Ireland’s economy is less dependent on farming than it used to be, but agriculture still has the capacity to provoke major litigation. The questions in Brady v. Environmental Protection Agency (EPA) are (a) whether pig slurry constitutes “waste” under European law and (b) whether the EPA’s conditions on a farmer’s sales of pig slurry are lawful. The High Court judge—remarking in passing that 10,000 pigs produce more effluent than 10,000 humans—concluded that pig slurry is indeed waste and upheld the EPA’s licensing decision. The Supreme Court’s five most senior judges—Murray C.J., Denham, Hardiman, Fennelly & Macken JJ.—will hear the farmer’s appeal on Wednesday.

On Tuesday morning, the same five judges will resume the hearing in Bradley v.
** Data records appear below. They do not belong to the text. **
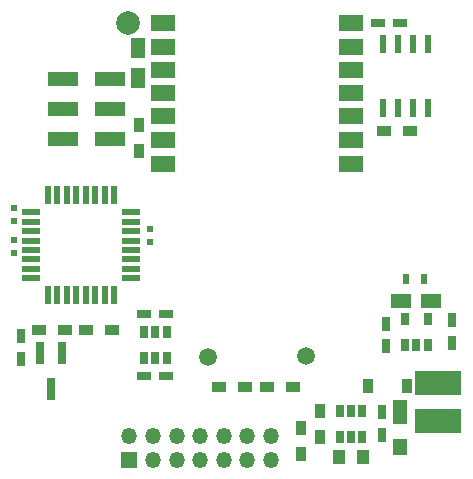
<source format=gts>
G04 #@! TF.GenerationSoftware,KiCad,Pcbnew,no-vcs-found-6cefb68~58~ubuntu16.04.1*
G04 #@! TF.CreationDate,2017-05-09T11:30:23+03:00*
G04 #@! TF.ProjectId,livolo_1_channel_1way_eu_switch,6C69766F6C6F5F315F6368616E6E656C,rev?*
G04 #@! TF.FileFunction,Soldermask,Top*
G04 #@! TF.FilePolarity,Negative*
%FSLAX46Y46*%
G04 Gerber Fmt 4.6, Leading zero omitted, Abs format (unit mm)*
G04 Created by KiCad (PCBNEW no-vcs-found-6cefb68~58~ubuntu16.04.1) date Tue May  9 11:30:23 2017*
%MOMM*%
%LPD*%
G01*
G04 APERTURE LIST*
%ADD10C,0.100000*%
%ADD11R,1.200000X0.900000*%
%ADD12R,1.000000X1.250000*%
%ADD13R,4.000000X2.000000*%
%ADD14R,1.200000X2.000000*%
%ADD15R,1.200000X1.400000*%
%ADD16R,0.900000X1.200000*%
%ADD17R,0.650000X1.060000*%
%ADD18R,2.500000X1.270000*%
%ADD19R,1.750000X1.260000*%
%ADD20R,1.200000X0.750000*%
%ADD21C,1.500000*%
%ADD22R,0.500000X0.600000*%
%ADD23R,0.750000X1.200000*%
%ADD24R,0.550000X1.600000*%
%ADD25R,1.600000X0.550000*%
%ADD26C,1.998980*%
%ADD27R,1.998980X1.399540*%
%ADD28R,0.600000X1.550000*%
%ADD29R,0.800000X1.900000*%
%ADD30R,0.500000X0.900000*%
%ADD31R,1.260000X1.750000*%
%ADD32O,1.350000X1.350000*%
%ADD33R,1.350000X1.350000*%
G04 APERTURE END LIST*
D10*
D11*
X130200000Y-98600000D03*
X128000000Y-98600000D03*
D12*
X149400000Y-109300000D03*
X151400000Y-109300000D03*
D13*
X157800000Y-103050000D03*
X157800000Y-106300000D03*
D14*
X154600000Y-105500000D03*
D15*
X154600000Y-108500000D03*
D16*
X146200000Y-109100000D03*
X146200000Y-106900000D03*
D17*
X150400000Y-107600000D03*
X151350000Y-107600000D03*
X149450000Y-107600000D03*
X149450000Y-105400000D03*
X150400000Y-105400000D03*
X151350000Y-105400000D03*
D18*
X126050000Y-82440000D03*
X126050000Y-79900000D03*
X126050000Y-77360000D03*
X130050000Y-77360000D03*
X130050000Y-79900000D03*
X130050000Y-82400000D03*
D19*
X154675000Y-96092000D03*
X157225000Y-96092000D03*
D11*
X124034000Y-98588000D03*
X126234000Y-98588000D03*
D20*
X152675000Y-72600000D03*
X154575000Y-72600000D03*
D21*
X138300000Y-100850000D03*
X146600000Y-100800000D03*
D22*
X121900000Y-92050000D03*
X121900000Y-90950000D03*
X121900000Y-88250000D03*
X121900000Y-89350000D03*
X133400000Y-90050000D03*
X133400000Y-91150000D03*
D23*
X153400000Y-99950000D03*
X153400000Y-98050000D03*
X159000000Y-99650000D03*
X159000000Y-97750000D03*
X153000000Y-107450000D03*
X153000000Y-105550000D03*
D20*
X134750000Y-102500000D03*
X132850000Y-102500000D03*
X132850000Y-97200000D03*
X134750000Y-97200000D03*
D16*
X155150000Y-103300000D03*
X151850000Y-103300000D03*
D24*
X130350000Y-95650000D03*
X129550000Y-95650000D03*
X128750000Y-95650000D03*
X127950000Y-95650000D03*
X127150000Y-95650000D03*
X126350000Y-95650000D03*
X125550000Y-95650000D03*
X124750000Y-95650000D03*
D25*
X123300000Y-94200000D03*
X123300000Y-93400000D03*
X123300000Y-92600000D03*
X123300000Y-91800000D03*
X123300000Y-91000000D03*
X123300000Y-90200000D03*
X123300000Y-89400000D03*
X123300000Y-88600000D03*
D24*
X124750000Y-87150000D03*
X125550000Y-87150000D03*
X126350000Y-87150000D03*
X127150000Y-87150000D03*
X127950000Y-87150000D03*
X128750000Y-87150000D03*
X129550000Y-87150000D03*
X130350000Y-87150000D03*
D25*
X131800000Y-88600000D03*
X131800000Y-89400000D03*
X131800000Y-90200000D03*
X131800000Y-91000000D03*
X131800000Y-91800000D03*
X131800000Y-92600000D03*
X131800000Y-93400000D03*
X131800000Y-94200000D03*
D26*
X131550000Y-72550000D03*
D16*
X147800000Y-107600000D03*
X147800000Y-105400000D03*
X132500000Y-81200000D03*
X132500000Y-83400000D03*
D11*
X141400000Y-103400000D03*
X139200000Y-103400000D03*
X143300000Y-103400000D03*
X145500000Y-103400000D03*
D17*
X155000000Y-97650000D03*
X156900000Y-97650000D03*
X156900000Y-99850000D03*
X155950000Y-99850000D03*
X155000000Y-99850000D03*
X133850000Y-98750000D03*
X132900000Y-98750000D03*
X134800000Y-98750000D03*
X134800000Y-100950000D03*
X133850000Y-100950000D03*
X132900000Y-100950000D03*
D27*
X134499800Y-72598780D03*
X134471860Y-74600300D03*
X134471860Y-76599280D03*
X134471860Y-78550000D03*
X134471860Y-80500720D03*
X134471860Y-82499700D03*
X134471860Y-84501220D03*
X150372260Y-84501220D03*
X150372260Y-82499700D03*
X150372260Y-80500720D03*
X150372260Y-78550000D03*
X150372260Y-76599280D03*
X150372260Y-74600300D03*
X150372260Y-72598780D03*
D23*
X122500000Y-99100000D03*
X122500000Y-101000000D03*
D11*
X153200000Y-81700000D03*
X155400000Y-81700000D03*
D28*
X153120000Y-74400000D03*
X154390000Y-74400000D03*
X155660000Y-74400000D03*
X156930000Y-74400000D03*
X156930000Y-79800000D03*
X155660000Y-79800000D03*
X154390000Y-79800000D03*
X153120000Y-79800000D03*
D29*
X125000000Y-103550000D03*
X124050000Y-100550000D03*
X125950000Y-100550000D03*
D30*
X156600000Y-94300000D03*
X155100000Y-94300000D03*
D31*
X132400000Y-77275000D03*
X132400000Y-74725000D03*
D32*
X143650000Y-107550000D03*
X143650000Y-109550000D03*
X141650000Y-107550000D03*
X141650000Y-109550000D03*
X139650000Y-107550000D03*
X139650000Y-109550000D03*
X137650000Y-107550000D03*
X137650000Y-109550000D03*
X135650000Y-107550000D03*
X135650000Y-109550000D03*
X133650000Y-107550000D03*
X133650000Y-109550000D03*
X131650000Y-107550000D03*
D33*
X131650000Y-109550000D03*
M02*

</source>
Independent Star Newspapers, a defamation appeal that was initially set for hearing last week, and about which you can read in last week’s preview.

My ability to preview the remaining cases this week in the Supreme Court is hampered by a paucity of publicly-available information. On Tuesday, the same five judges hearing Brady and Bradley will consider the appeal in Goodwin v. Bus Eireann, a personal injuries case. On Thursday and Friday, the remaining three judges of the Court (Finnegan, O’Donnell & McKechnie JJ.) will hear three cases—R v. R, Flavin v. Nagle, and DPP v. Wilson. The appeal number in Wilson is from 2011, suggesting that the Court is moving fast to resolve some issue of importance to the administration of criminal justice.